Una oportunidad para América Latina

¿Podemos imaginarnos cómo sería incorporar herramientas abiertas a nuestro día a día? Quizás tengo dudas sobre la calidad del agua que consumo en mi casa y puedo investigar cómo construir un test fácil y barato para evaluarla. Quizás no soy de esas personas que se entusiasman con construir herramientas, pero puedo conseguir alguna comunidad cercana donde otras personas sí lo hagan y comercialicen los productos a un costo mucho más accesible -se cree erróneamente que abierto implica ‘no comercializable’-. Quizás la escuela pública a la que asiste tu hijo pueda inaugurar un taller de robótica libre, gracias a los costos bajos de los componentes abiertos y la disponibilidad de información y soporte de la comunidad, antes impensado. Quizás tu hijo se entusiasme lo suficiente, se junte con amigos y construyan entre todos ese filtro de agua que necesitás en tu casa y que hoy por hoy no podés pagar.

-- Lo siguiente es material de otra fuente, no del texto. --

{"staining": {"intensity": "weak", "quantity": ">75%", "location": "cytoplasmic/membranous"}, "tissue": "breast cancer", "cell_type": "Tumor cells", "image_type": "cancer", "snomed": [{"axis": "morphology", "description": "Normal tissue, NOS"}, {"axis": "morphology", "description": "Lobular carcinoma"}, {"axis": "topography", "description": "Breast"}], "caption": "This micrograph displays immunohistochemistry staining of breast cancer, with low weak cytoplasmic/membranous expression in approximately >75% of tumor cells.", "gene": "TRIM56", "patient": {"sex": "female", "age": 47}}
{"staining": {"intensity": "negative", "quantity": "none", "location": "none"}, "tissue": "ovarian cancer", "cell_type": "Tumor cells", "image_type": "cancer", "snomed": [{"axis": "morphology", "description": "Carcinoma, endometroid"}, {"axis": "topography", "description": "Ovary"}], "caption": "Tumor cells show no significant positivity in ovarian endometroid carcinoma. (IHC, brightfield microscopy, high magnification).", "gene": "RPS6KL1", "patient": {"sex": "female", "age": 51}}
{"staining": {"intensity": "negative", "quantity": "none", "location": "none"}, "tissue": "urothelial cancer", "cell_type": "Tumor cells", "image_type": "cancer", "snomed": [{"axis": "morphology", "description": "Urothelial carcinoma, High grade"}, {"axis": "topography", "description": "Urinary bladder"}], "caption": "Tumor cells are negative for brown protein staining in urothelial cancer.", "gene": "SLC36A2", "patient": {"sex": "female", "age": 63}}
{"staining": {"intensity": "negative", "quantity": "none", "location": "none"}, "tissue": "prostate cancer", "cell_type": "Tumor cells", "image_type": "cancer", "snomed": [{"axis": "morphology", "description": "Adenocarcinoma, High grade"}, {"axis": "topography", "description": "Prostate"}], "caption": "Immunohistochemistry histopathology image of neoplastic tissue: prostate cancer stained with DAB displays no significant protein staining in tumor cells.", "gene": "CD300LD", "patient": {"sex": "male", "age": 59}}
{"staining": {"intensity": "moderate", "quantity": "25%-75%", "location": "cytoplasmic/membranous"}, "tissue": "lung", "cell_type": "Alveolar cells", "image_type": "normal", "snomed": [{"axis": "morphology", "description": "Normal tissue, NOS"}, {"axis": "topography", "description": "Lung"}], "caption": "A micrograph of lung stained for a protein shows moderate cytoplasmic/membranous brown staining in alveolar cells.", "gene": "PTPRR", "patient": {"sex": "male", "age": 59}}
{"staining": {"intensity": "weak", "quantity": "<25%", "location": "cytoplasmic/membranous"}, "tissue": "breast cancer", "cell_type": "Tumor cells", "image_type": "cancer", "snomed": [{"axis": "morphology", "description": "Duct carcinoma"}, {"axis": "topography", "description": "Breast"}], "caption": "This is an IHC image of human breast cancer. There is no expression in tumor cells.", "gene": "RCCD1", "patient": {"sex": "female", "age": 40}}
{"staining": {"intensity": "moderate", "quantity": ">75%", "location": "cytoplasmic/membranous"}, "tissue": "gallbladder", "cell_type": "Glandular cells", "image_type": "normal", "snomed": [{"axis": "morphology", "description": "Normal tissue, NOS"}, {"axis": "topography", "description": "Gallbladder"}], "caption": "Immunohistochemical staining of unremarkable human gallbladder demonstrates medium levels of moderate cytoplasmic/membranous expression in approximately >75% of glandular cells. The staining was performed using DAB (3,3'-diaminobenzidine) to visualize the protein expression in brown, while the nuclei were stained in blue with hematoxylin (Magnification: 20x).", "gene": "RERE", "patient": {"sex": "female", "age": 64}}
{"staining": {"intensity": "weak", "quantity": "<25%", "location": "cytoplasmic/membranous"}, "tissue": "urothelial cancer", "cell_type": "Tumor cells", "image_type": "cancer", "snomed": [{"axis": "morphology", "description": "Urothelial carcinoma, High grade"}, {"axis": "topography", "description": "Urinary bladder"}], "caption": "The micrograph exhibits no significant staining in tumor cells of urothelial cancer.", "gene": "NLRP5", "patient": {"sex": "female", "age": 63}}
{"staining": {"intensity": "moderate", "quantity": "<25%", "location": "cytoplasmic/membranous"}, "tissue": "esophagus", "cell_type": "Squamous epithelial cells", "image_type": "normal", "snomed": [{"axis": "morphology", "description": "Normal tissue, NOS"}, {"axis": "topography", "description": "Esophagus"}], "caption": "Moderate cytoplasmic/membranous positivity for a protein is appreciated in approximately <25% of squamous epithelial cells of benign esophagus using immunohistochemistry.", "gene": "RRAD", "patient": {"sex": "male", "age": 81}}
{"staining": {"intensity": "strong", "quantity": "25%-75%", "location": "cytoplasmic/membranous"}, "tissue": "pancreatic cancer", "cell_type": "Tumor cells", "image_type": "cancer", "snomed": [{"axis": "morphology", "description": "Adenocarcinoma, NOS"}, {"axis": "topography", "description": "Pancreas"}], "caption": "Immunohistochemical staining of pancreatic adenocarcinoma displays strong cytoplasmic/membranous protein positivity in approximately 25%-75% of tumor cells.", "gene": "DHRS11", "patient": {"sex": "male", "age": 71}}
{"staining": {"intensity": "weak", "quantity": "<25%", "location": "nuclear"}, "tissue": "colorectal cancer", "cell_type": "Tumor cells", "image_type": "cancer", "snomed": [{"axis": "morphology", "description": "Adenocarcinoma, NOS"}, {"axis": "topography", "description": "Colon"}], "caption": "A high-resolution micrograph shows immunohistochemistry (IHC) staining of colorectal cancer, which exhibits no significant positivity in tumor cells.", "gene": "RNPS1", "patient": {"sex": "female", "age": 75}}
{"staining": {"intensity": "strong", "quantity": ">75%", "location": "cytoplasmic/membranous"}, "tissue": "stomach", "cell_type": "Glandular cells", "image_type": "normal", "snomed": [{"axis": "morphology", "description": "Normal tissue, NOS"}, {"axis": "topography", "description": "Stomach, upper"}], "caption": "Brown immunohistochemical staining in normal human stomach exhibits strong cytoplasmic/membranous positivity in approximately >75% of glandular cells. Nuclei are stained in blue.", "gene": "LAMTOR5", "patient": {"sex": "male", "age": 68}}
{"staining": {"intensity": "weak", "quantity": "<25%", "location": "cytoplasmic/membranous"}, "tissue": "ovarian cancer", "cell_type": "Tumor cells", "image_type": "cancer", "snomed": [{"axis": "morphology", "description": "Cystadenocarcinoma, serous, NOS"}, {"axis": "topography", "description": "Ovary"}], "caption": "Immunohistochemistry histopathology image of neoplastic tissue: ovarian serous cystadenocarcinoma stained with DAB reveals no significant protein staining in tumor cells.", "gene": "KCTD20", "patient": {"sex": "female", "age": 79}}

Todo eso ya es posible hoy. Los ejemplos de más arriba dan cuenta de un fenómeno que ya está ocurriendo localmente, más allá de que aún tenga poca difusión. Si la potencia de las iniciativas abiertas radica en la comunidad que se genera a su alrededor, su riqueza está en la diversidad de miradas y las prácticas colaborativas que concretan esa pluralidad en acción. La hoja de ruta planteada por GOSH nos brinda un panorama sobre lo que deberíamos hacer para aprender, apoyar y hacer que el HwCA crezca, tomando la oportunidad y volviéndola real.

 

Notas al pie

1. Blikstein, P. (2013). Digital fabrication and ‘making’in education: The democratization of invention. En FabLabs: Of machines, makers and inventors, 4.